Time consumed: 14:37 23/11/2019 - 14:47 23/11/2019; 10 minutes.

Q & A

  1. output:

Why there is a GBSV1.db in the first step (the outoput of GBSSeqToTagDBPlugin)?

Q2. In the following example:

./run_pipeline.pl -fork1 -TagExportToFastqPlugin -db /Users/lcj34/git/tassel-5-test/tempdir/GBS/Chr9_10-20000000/GBSv2.db -o /Users/lcj34/git/tassel-5-test/tempDir/GBS/Chr9_10-20000000/tagsForAlign.fa.gz -c 1 -endPlugin -runfork1

What’s the fork1 and endPlugin for?

A2: In java, it supposed to support different forks running at the same time. There won’t be anything wrong if without fork1. The same for the endPlugin.

20200115_SNP-filter

Program: TASSEL v5.0 GUI

Steps:

Filter ==>> Filter Genotype Table Sites: Filter Name (MAF=0.05); Site Min Allele Freq (0.05) ==>> Filter Genotype Table Taxa: Filter Name (MAF=0.05&MD<0.8); Min Proportion of Sites Present (0.2) ==>> File Save as (vcf, filename=’MAF0.05MD0.8’)

GenoSummary: Data ==>> GenoSummary

20200116_UPDATED information

Changing files and folders!!!

Found one tetraploid species in the pilot run datasets (taxa number with E4E0042, species is E. micrantha x scottica; the reason I made the mistake is because it has a location abbreviation as ‘ANG’, which should indicated as ‘E. anglica’. This is just a wrong information, that is, there should not be an abbreviation of ANG for the location.
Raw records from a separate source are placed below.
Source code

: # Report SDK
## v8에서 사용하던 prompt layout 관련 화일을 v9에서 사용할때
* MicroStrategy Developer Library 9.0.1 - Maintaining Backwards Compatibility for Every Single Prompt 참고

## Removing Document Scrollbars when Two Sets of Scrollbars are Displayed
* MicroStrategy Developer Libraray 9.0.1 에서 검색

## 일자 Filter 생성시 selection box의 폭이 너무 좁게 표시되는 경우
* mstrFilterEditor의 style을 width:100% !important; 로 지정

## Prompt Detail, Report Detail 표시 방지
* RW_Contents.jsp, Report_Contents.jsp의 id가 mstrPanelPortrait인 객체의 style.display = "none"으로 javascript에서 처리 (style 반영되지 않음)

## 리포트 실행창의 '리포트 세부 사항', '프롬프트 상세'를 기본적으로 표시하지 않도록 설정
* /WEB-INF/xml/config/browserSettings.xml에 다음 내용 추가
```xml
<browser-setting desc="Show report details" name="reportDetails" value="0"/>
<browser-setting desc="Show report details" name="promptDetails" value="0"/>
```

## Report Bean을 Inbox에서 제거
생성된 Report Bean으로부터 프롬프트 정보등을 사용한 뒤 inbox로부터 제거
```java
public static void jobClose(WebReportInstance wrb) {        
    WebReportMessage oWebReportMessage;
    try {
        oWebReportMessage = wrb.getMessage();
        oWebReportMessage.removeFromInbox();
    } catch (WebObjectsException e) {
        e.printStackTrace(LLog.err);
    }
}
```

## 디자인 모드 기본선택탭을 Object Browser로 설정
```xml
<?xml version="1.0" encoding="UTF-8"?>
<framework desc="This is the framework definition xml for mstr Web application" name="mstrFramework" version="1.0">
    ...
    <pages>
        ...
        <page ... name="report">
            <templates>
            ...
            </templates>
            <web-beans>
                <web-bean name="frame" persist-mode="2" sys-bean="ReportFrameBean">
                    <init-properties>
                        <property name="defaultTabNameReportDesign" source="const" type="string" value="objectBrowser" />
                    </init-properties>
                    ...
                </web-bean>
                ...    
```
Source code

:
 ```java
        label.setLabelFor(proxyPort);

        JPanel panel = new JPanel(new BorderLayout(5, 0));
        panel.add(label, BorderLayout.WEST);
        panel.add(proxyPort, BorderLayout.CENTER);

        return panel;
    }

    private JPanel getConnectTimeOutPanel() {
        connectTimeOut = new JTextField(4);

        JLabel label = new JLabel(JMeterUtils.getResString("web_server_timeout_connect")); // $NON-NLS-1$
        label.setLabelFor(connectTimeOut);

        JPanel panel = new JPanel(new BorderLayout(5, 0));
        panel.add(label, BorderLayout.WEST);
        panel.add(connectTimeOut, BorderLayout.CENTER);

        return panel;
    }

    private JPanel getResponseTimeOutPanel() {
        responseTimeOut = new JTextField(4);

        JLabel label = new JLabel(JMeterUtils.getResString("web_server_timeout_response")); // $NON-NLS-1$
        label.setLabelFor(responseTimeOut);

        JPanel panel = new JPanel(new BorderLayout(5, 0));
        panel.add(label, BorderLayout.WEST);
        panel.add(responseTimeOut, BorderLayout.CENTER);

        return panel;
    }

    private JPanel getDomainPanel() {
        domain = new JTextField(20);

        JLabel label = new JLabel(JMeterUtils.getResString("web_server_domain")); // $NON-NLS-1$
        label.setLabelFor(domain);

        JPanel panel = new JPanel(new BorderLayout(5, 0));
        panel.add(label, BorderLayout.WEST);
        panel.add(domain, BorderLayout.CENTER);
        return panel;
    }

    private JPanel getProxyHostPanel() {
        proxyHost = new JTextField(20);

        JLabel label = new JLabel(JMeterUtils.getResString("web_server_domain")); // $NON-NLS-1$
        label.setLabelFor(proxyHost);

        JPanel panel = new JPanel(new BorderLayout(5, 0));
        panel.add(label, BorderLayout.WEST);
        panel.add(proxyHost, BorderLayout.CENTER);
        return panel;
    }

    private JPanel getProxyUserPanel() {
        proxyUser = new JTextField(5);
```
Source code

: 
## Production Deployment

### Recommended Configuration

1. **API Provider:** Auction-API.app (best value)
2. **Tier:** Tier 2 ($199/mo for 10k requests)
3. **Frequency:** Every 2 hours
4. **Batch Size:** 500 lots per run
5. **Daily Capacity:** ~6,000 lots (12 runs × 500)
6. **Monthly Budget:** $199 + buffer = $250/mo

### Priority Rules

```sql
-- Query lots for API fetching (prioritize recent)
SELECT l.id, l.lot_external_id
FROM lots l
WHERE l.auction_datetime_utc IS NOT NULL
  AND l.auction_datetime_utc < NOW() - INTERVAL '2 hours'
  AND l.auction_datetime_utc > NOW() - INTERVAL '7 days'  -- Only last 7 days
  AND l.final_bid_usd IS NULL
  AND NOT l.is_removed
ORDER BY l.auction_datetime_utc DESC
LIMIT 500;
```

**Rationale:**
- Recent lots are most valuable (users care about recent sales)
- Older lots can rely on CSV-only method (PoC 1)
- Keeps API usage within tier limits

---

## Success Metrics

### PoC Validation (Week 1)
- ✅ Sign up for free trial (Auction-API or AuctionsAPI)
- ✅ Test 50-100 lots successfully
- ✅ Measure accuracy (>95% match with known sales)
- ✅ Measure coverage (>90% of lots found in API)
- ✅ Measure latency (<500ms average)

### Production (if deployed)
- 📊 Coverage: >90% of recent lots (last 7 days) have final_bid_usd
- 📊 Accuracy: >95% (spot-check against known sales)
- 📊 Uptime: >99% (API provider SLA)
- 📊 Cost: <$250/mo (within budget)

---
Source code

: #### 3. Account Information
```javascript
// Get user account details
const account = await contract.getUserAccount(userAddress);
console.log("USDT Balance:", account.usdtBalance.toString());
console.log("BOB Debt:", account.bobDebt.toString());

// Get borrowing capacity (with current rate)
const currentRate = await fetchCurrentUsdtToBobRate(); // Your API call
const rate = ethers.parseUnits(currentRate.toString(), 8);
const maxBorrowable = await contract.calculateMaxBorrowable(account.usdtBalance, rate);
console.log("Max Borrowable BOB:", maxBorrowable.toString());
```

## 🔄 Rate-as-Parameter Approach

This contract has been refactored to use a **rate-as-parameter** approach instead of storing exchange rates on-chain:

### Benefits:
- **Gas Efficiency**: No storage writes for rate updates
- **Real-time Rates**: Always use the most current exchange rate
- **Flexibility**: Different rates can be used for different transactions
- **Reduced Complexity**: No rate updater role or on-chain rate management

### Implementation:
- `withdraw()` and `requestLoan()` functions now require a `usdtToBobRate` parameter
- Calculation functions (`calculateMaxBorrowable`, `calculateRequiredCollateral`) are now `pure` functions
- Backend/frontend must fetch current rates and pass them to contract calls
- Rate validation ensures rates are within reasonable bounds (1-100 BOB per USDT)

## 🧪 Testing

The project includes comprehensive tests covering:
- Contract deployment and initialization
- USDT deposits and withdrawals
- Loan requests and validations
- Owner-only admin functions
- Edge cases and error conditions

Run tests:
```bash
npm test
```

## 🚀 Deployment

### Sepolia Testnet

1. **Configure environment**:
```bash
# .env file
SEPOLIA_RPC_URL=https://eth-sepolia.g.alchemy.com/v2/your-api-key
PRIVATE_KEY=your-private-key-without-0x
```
I missed this one and put it into the analyses before);

Also, there are two more ‘supposed diploid’ species included this time. The ‘supposed diploid’ is refers to the hybrids between tetraploid and diploid, which are assumed to be diploid in my first phase of research. This two hybrids are E. arctica x rostkoviana and E. tetraquetra x vigursii.

So I have to make another run for the new diploid datasets. This time, I changed the ‘pilotrun_diploid’ to ‘pilotrun’ only. Also changed the names in server to make it more distinguish.

All in all, everything refers later as ‘Diploid’ should be the updated information, that is, excluding the tetraploid and including the other two diploid hybrids. The former one with ‘pilotrun’ should be referred as the first trying.